Séminaire à Casablanca sur le «Tcharmil» : Fatalité ou effet de mode ?

Séminaire à Casablanca sur le «Tcharmil» : Fatalité ou effet de mode ?

Un séminaire sur le «Tcharmil» a été organisé, le 20 mai 2014, à Casablanca, par l'Association Relais Prison-Société. L’objectif de cette rencontre, qui arrive à un moment où le phénomène social fait encore couler beaucoup d’encre,  est de jeter toute la lumière sur les tenants et les aboutissants de ce problème de société à la fois inattendu et incompréhensible.

Comme l’ont souligné les membres de l’association Relais prison-société, le but donc est de donner à voir quelles sont les sources de ce phénomène et quelle approche citoyenne adopter pour mieux le saisir, en définir les contours et comprendre surtout ses ramifications sociales. Cette conférence devait apporter «les éclairages nécessaires pour entrevoir des pistes d’actions aptes à contrer le fléau de la déviation de nos jeunes», expliquent les responsables de l’association.
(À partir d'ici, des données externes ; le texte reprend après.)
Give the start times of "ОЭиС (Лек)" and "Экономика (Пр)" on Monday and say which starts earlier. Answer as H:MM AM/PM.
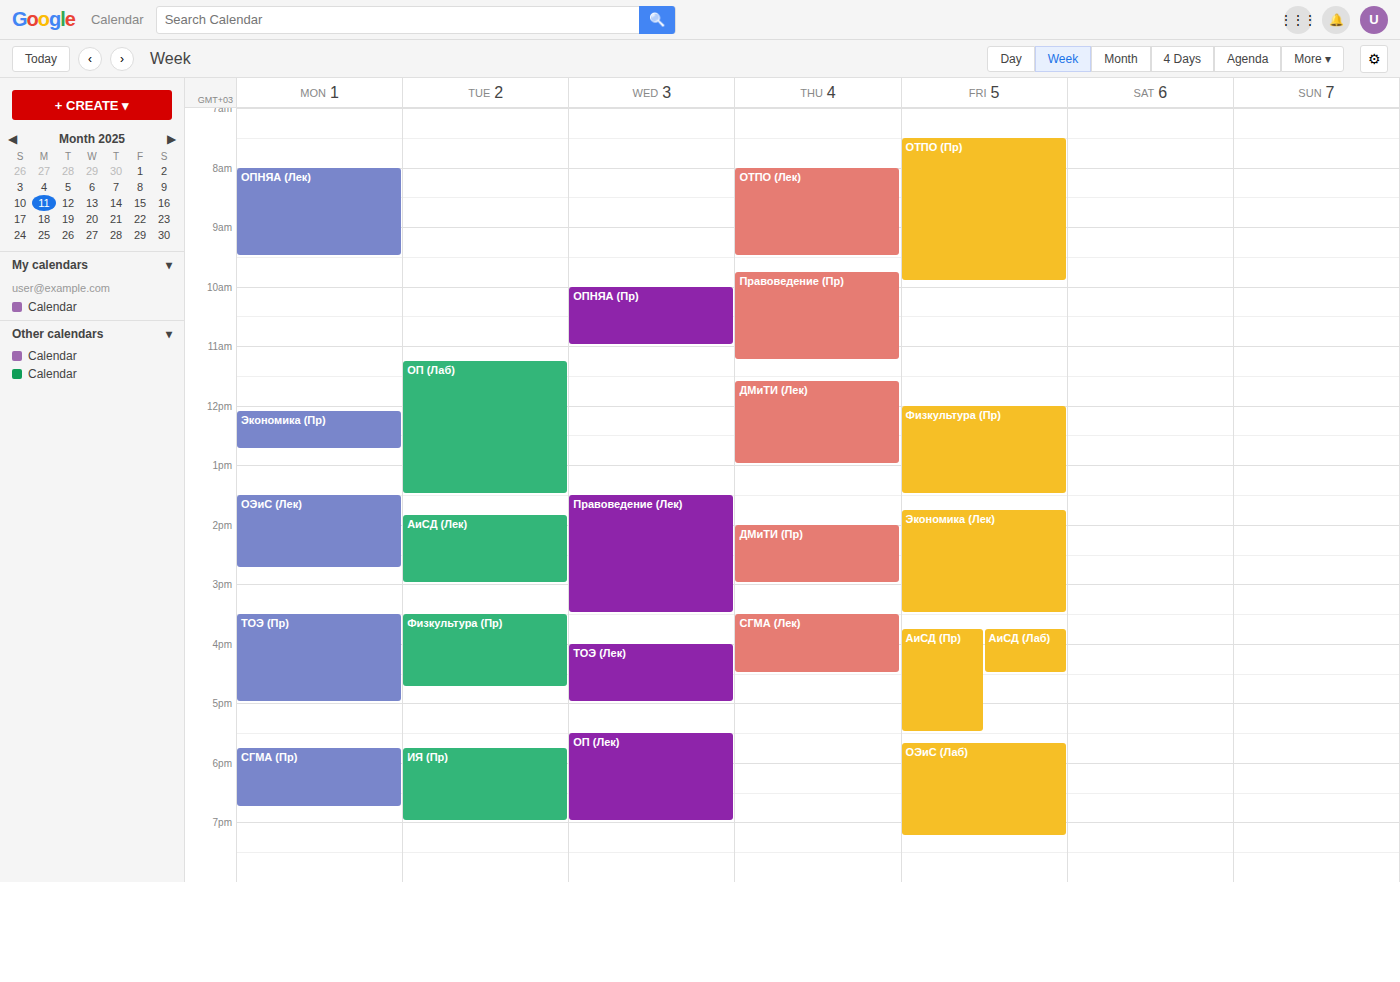
"Экономика (Пр)" 12:05 PM; "ОЭиС (Лек)" 1:30 PM.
Pour débattre de ce sujet complexe, plusieurs sensibilités ont été réunies : des représentants des autorités, des journalistes et des chercheurs qui ont abordé la thématique de: « La délinquance juvénile au sein de la société marocaine à travers le phénomène du «Tcharmil». Plusieurs interventions ont pu jeter la lumière sur les réalités de ce que l’on appelle aujourd’hui « Tcharmil ». A travers  les points de vue de figures comme l’universitaire et sociologue, Jamal Khalil, un spécialiste des drogues et de leur impact sur les jeunes comme Taoufiq Jallal ou encore le chef du district Casa-Anfa El Bahri Hamid sans oublier Sghir Rochdi, premier adjoint au procureur du Roi à Casablanca, ce sont des visions issues des réalités du terrain qui ont apporté tout l’éclairage qu’il faut pour appréhender une réelle problématique de société.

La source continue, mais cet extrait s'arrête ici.